■ **What you should do**: Please show every line in the entries below that includes the word "Rangsang".

■ **Provided entries**:
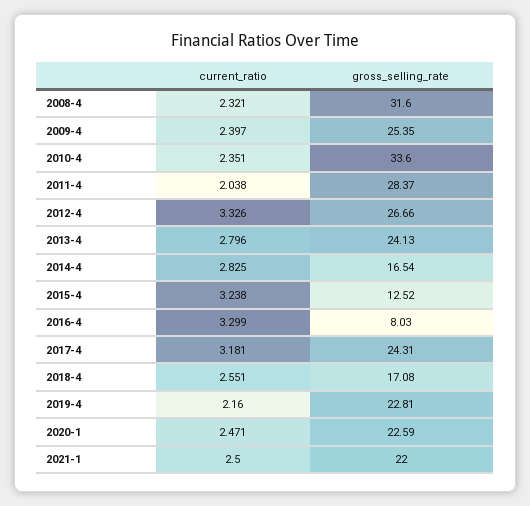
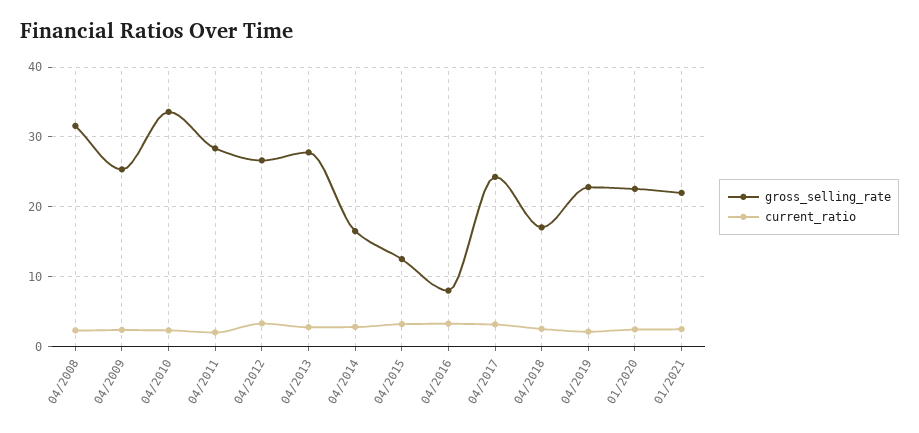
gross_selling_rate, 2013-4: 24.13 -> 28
* * *
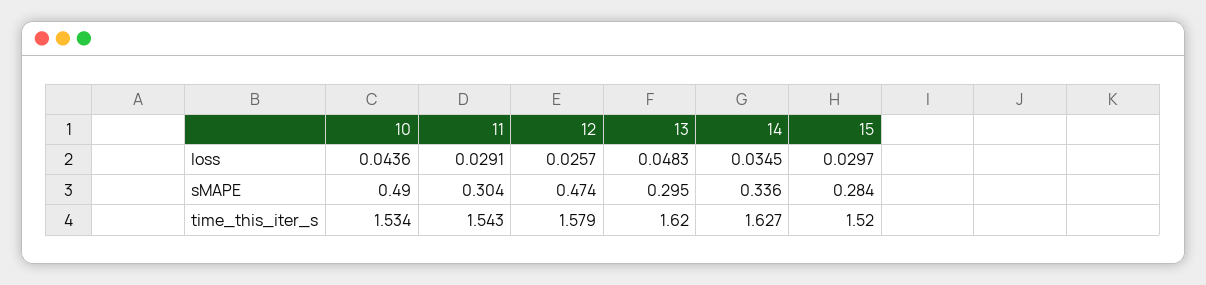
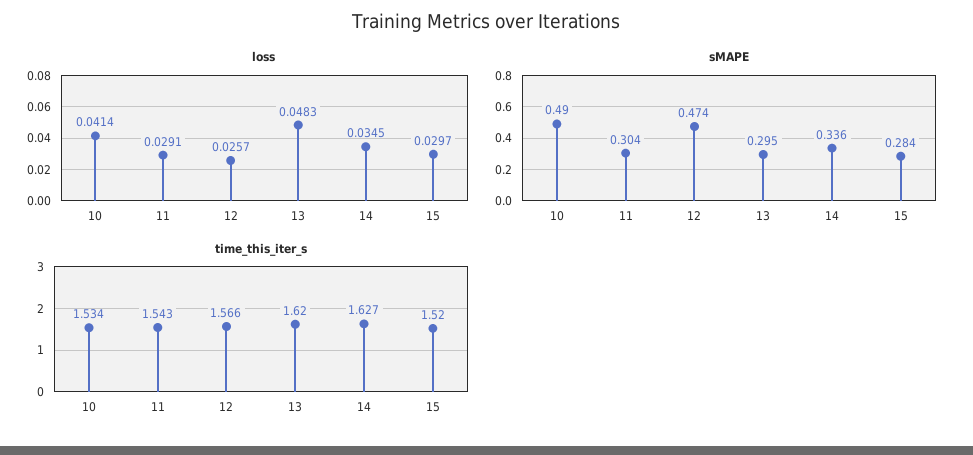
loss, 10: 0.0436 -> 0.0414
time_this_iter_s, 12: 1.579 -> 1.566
...
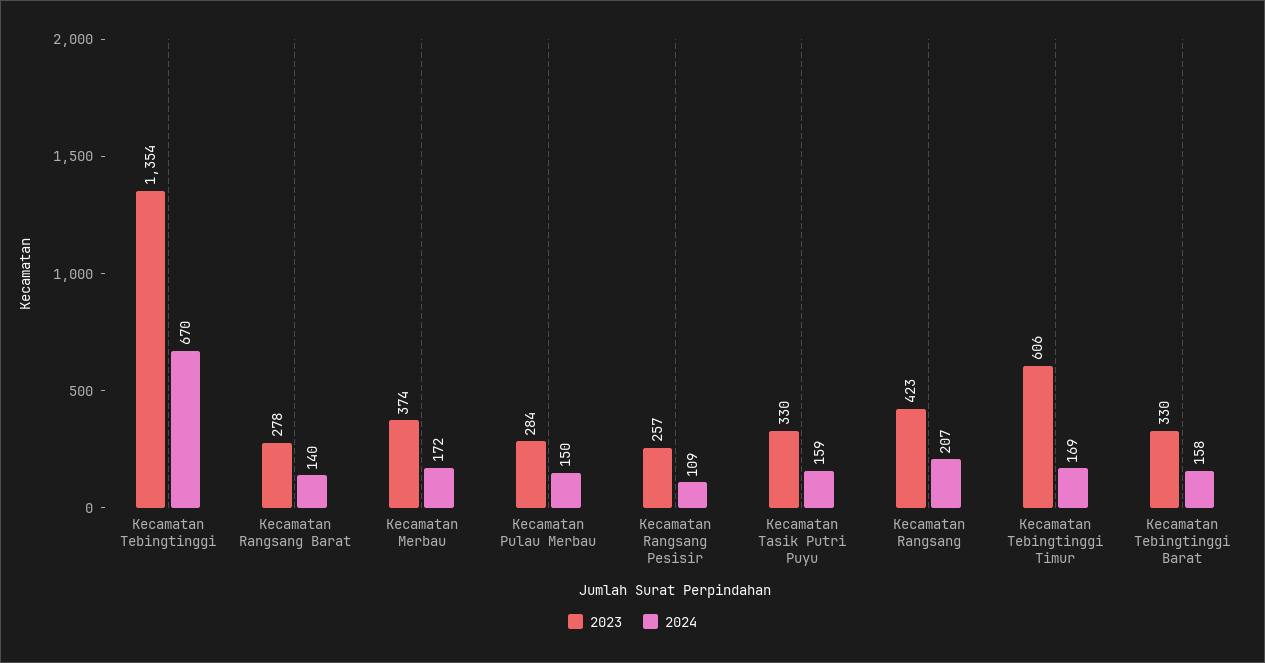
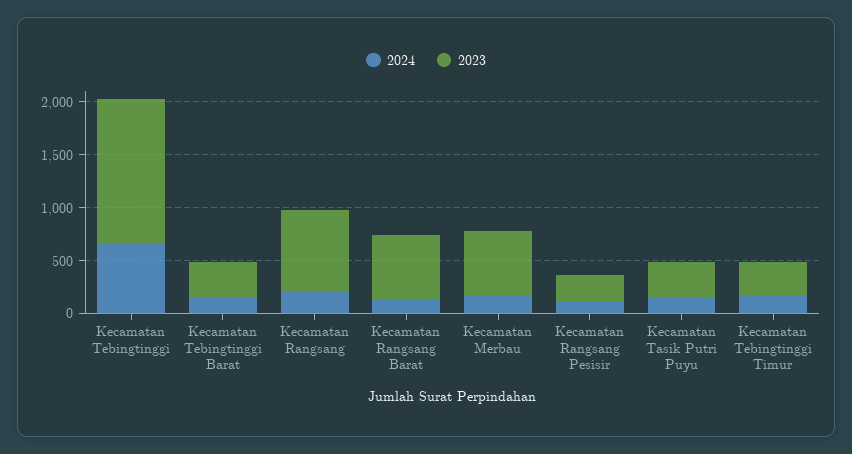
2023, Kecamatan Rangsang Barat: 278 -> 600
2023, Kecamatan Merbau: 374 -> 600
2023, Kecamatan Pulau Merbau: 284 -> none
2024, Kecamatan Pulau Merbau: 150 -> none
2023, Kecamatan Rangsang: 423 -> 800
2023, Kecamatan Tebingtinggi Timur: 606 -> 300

■ **Answer to this task**:
2023, Kecamatan Rangsang Barat: 278 -> 600
2023, Kecamatan Rangsang: 423 -> 800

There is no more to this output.